§ **RECORDS SHOWN**:
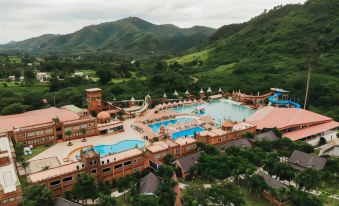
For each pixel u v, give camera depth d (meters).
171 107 175.88
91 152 83.00
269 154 89.44
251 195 76.94
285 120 126.00
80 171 78.81
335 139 114.19
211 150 94.06
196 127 131.75
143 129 127.81
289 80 194.88
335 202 72.94
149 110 166.12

§ **WHAT THIS TASK INVOLVES**:
Everything in the records above must be repeated exactly, apart from the pictures.

§ **FINISHED TASK**:
For each pixel u v, give camera depth d (meters).
171 107 175.88
91 152 83.00
269 154 89.44
251 195 76.94
285 120 126.00
80 171 78.81
335 139 114.19
211 150 94.06
196 127 131.75
143 129 127.81
289 80 194.88
335 202 72.94
149 110 166.12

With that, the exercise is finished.